_Excerpted records_.
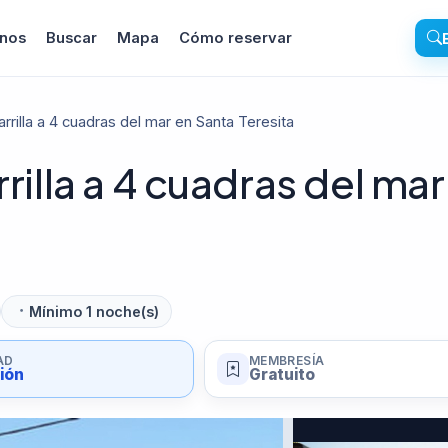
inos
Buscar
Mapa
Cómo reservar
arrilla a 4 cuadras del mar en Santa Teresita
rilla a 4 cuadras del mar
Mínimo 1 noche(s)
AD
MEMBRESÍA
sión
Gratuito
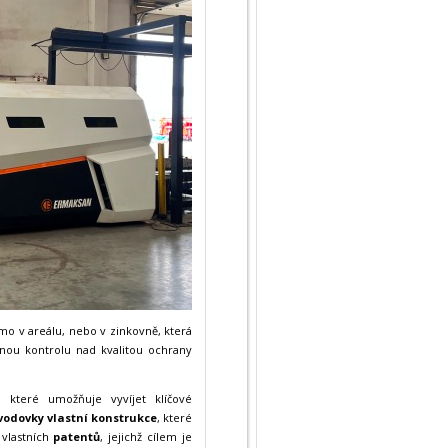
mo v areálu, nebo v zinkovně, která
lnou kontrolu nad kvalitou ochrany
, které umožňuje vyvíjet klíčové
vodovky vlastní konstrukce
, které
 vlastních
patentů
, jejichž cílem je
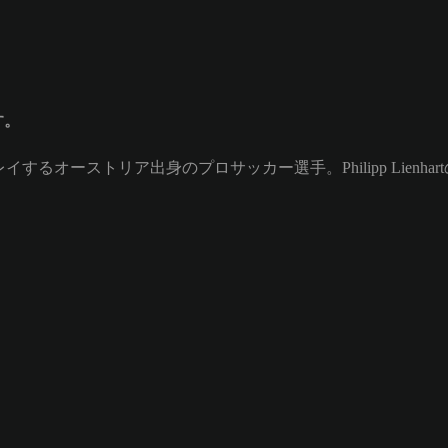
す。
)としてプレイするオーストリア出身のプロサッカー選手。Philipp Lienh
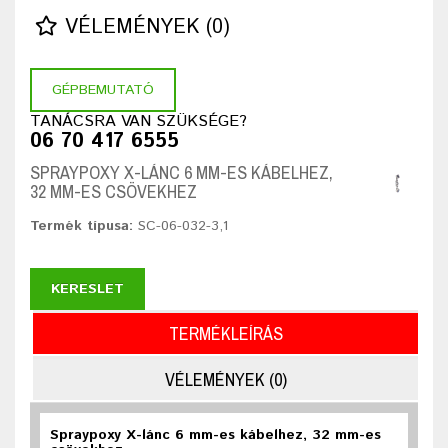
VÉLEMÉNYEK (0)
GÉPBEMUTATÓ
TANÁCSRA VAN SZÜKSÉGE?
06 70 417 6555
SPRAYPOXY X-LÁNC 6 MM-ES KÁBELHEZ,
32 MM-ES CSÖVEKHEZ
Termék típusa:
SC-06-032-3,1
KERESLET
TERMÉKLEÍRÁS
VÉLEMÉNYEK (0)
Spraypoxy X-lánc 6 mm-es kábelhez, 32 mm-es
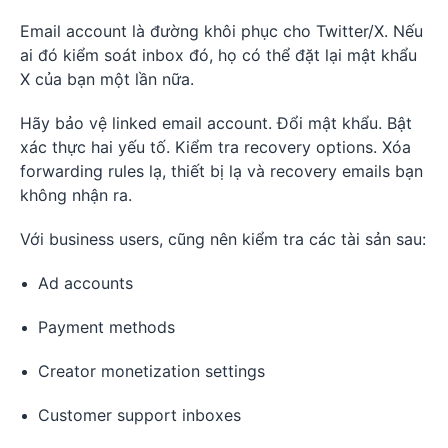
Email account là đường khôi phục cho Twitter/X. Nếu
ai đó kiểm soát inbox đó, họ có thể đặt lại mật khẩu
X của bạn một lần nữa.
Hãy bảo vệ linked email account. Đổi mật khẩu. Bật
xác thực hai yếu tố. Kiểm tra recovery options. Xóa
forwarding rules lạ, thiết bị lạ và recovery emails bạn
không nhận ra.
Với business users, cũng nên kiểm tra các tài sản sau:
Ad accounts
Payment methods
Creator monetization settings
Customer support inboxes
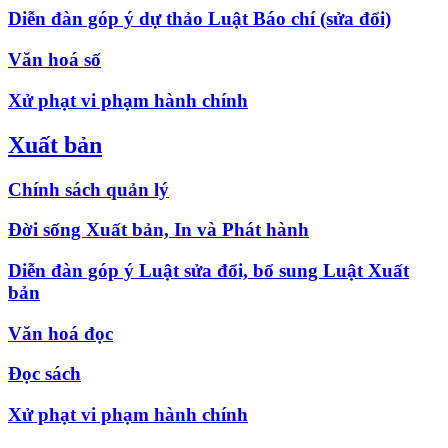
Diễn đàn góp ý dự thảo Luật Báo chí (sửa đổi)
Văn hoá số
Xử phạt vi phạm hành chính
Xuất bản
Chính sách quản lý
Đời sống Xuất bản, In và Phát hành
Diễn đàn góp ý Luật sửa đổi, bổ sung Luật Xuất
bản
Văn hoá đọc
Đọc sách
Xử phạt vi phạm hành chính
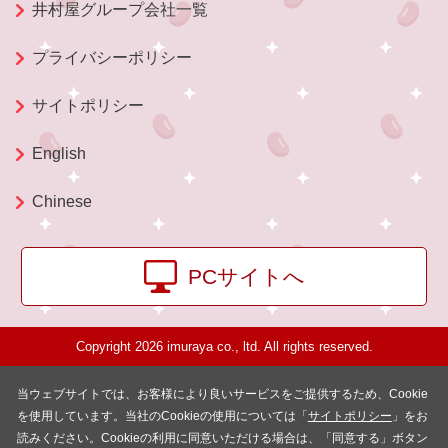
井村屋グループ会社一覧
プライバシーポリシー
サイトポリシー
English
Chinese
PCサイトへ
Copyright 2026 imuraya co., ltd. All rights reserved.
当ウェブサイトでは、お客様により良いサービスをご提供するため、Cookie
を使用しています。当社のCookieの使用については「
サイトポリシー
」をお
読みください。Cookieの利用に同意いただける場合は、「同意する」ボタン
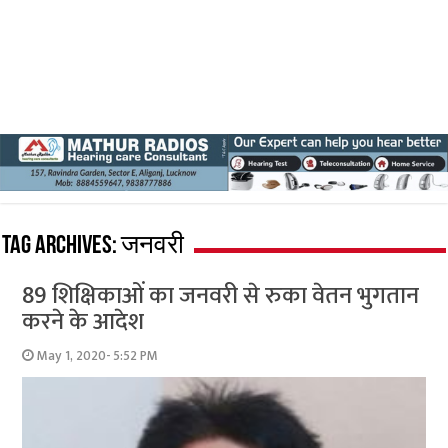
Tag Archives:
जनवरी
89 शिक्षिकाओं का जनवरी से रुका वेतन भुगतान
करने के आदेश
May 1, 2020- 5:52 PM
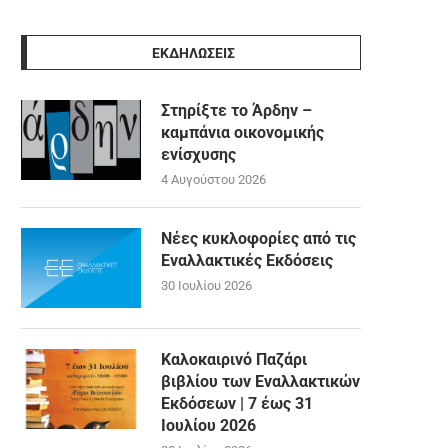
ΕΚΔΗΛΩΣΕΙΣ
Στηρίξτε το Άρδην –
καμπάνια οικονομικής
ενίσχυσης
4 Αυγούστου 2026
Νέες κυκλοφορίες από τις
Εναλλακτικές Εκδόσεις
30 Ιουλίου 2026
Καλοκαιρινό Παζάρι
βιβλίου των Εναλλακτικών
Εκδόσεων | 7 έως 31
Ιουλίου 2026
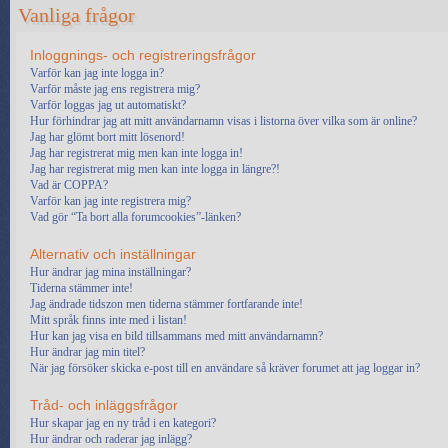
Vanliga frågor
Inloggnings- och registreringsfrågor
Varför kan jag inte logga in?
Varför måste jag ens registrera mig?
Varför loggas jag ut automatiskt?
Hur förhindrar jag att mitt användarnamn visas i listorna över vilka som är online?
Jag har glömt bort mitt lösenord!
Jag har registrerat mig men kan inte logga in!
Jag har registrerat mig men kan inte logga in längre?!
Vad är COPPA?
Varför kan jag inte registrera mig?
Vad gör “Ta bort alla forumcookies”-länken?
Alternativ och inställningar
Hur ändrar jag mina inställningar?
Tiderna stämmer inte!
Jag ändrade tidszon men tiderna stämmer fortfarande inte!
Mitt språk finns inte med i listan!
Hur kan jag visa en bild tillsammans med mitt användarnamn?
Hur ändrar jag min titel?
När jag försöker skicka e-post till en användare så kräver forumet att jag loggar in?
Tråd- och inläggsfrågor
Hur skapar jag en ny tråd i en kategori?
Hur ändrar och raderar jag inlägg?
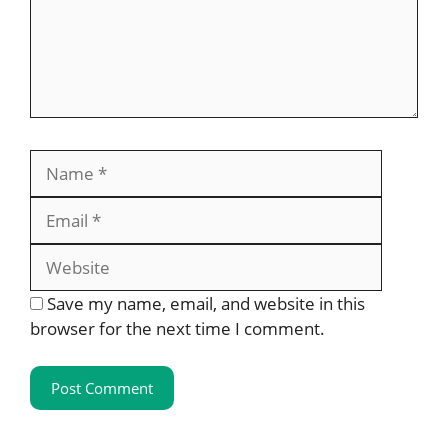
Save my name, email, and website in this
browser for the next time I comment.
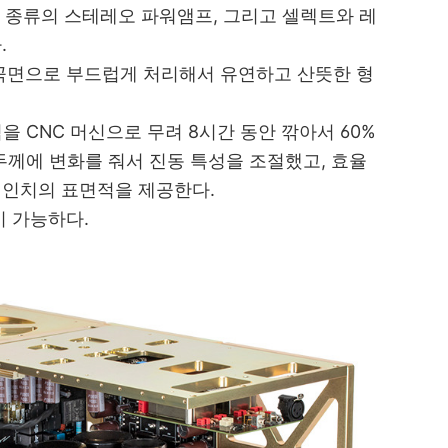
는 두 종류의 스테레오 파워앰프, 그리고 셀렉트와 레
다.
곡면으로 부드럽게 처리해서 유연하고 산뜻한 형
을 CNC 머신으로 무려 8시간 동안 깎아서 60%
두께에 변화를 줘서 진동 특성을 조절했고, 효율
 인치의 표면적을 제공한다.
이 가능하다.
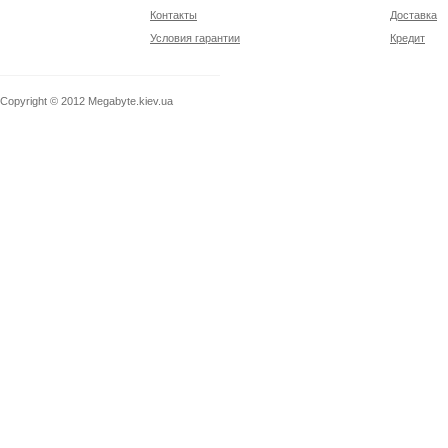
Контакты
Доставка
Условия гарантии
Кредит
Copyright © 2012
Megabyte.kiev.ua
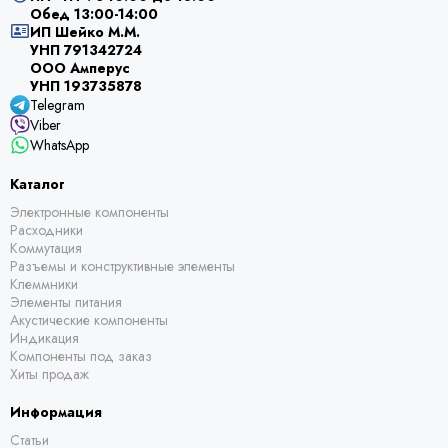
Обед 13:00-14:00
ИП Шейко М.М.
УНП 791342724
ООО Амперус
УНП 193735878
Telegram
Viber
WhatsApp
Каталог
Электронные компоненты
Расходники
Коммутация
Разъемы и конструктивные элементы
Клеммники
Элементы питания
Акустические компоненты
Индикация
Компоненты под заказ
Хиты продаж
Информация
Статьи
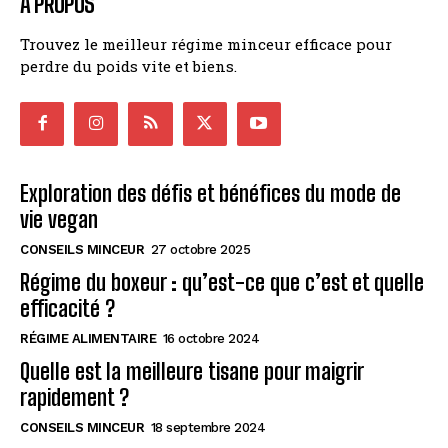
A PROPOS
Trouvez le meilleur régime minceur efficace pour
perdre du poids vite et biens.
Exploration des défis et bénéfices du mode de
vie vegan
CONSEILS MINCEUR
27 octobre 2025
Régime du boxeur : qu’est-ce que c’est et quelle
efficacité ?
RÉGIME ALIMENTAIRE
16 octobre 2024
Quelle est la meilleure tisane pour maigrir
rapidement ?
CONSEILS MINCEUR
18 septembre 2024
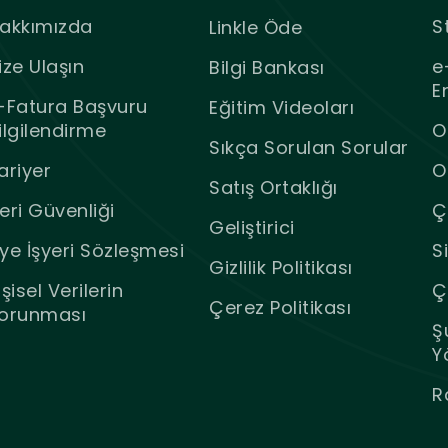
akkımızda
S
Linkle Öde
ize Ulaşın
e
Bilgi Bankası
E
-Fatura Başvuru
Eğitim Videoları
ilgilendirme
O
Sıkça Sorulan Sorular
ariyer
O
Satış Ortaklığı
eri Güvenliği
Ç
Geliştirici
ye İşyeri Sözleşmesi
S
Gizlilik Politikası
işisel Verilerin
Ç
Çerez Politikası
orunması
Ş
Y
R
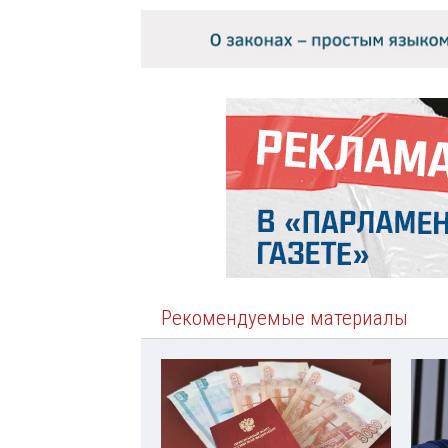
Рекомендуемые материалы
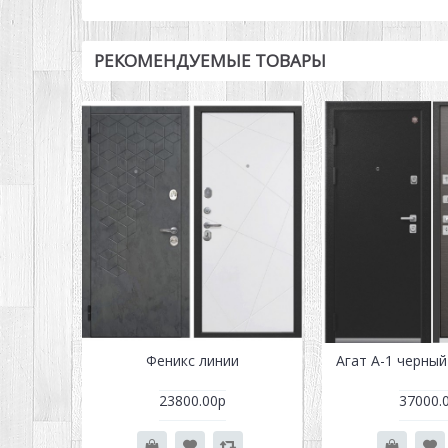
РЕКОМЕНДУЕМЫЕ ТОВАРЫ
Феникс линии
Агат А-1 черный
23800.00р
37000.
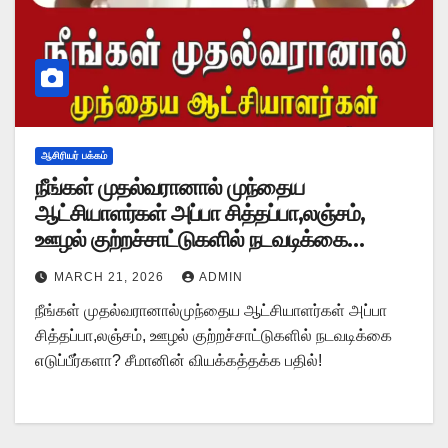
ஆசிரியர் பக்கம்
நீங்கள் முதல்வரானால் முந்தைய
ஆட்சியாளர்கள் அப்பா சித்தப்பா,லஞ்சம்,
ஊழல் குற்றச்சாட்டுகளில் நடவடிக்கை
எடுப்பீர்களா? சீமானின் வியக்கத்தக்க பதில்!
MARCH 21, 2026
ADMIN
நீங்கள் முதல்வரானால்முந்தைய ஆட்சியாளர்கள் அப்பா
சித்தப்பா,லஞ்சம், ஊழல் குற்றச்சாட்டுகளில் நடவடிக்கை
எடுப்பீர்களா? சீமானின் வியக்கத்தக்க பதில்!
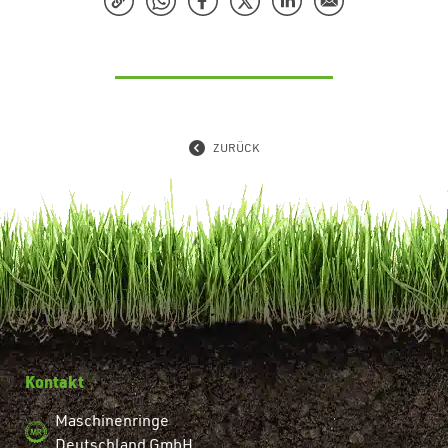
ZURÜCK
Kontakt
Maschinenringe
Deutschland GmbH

_About this task_.
Although pictures appear among the records above, write out exactly only the lines from the one that has "Copyright © 2012" through the one that has "Элементы питания", and leave the pictures out.

_Output_.
Copyright © 2012
Megabyte.kiev.ua
Обед 13:00-14:00
ИП Шейко М.М.
УНП 791342724
ООО Амперус
УНП 193735878
Telegram
Viber
WhatsApp
Каталог
Электронные компоненты
Расходники
Коммутация
Разъемы и конструктивные элементы
Клеммники
Элементы питания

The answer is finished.